TASK STATEMENT> Scan the entries below and extract each line with the word "cytoplasmic" in it.

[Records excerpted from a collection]
>>>

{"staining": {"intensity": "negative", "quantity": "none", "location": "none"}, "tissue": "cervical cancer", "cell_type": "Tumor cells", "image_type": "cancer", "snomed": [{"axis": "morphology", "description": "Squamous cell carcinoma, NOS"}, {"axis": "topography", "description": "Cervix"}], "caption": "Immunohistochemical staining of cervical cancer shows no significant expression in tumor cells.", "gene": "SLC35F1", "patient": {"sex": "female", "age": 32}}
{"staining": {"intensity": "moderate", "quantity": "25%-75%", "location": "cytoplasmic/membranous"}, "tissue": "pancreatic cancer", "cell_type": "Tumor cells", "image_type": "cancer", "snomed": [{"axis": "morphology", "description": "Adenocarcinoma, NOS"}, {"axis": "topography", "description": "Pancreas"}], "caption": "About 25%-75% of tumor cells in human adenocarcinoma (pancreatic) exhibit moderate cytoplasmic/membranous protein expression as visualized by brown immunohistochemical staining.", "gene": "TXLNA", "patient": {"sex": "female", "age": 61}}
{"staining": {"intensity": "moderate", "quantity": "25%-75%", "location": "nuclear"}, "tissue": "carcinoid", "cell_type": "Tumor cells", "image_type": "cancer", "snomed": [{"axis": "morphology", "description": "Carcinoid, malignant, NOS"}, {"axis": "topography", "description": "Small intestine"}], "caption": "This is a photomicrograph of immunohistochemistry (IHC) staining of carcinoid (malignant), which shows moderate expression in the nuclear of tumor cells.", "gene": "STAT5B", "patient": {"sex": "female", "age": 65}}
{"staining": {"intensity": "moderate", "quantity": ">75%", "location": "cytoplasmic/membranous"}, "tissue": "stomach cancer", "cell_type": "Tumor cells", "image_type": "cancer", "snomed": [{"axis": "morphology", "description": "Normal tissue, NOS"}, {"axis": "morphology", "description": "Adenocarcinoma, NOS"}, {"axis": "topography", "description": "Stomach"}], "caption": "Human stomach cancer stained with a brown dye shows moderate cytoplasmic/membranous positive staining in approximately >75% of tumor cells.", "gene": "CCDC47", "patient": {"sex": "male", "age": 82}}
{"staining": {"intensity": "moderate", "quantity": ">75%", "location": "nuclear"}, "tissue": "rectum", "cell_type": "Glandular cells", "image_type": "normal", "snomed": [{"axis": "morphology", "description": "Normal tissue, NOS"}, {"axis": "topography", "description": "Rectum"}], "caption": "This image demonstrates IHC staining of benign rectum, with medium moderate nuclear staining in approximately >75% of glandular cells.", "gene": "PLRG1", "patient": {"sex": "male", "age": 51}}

<<<

OUTPUT BELOW>
{"staining": {"intensity": "moderate", "quantity": "25%-75%", "location": "cytoplasmic/membranous"}, "tissue": "pancreatic cancer", "cell_type": "Tumor cells", "image_type": "cancer", "snomed": [{"axis": "morphology", "description": "Adenocarcinoma, NOS"}, {"axis": "topography", "description": "Pancreas"}], "caption": "About 25%-75% of tumor cells in human adenocarcinoma (pancreatic) exhibit moderate cytoplasmic/membranous protein expression as visualized by brown immunohistochemical staining.", "gene": "TXLNA", "patient": {"sex": "female", "age": 61}}
{"staining": {"intensity": "moderate", "quantity": ">75%", "location": "cytoplasmic/membranous"}, "tissue": "stomach cancer", "cell_type": "Tumor cells", "image_type": "cancer", "snomed": [{"axis": "morphology", "description": "Normal tissue, NOS"}, {"axis": "morphology", "description": "Adenocarcinoma, NOS"}, {"axis": "topography", "description": "Stomach"}], "caption": "Human stomach cancer stained with a brown dye shows moderate cytoplasmic/membranous positive staining in approximately >75% of tumor cells.", "gene": "CCDC47", "patient": {"sex": "male", "age": 82}}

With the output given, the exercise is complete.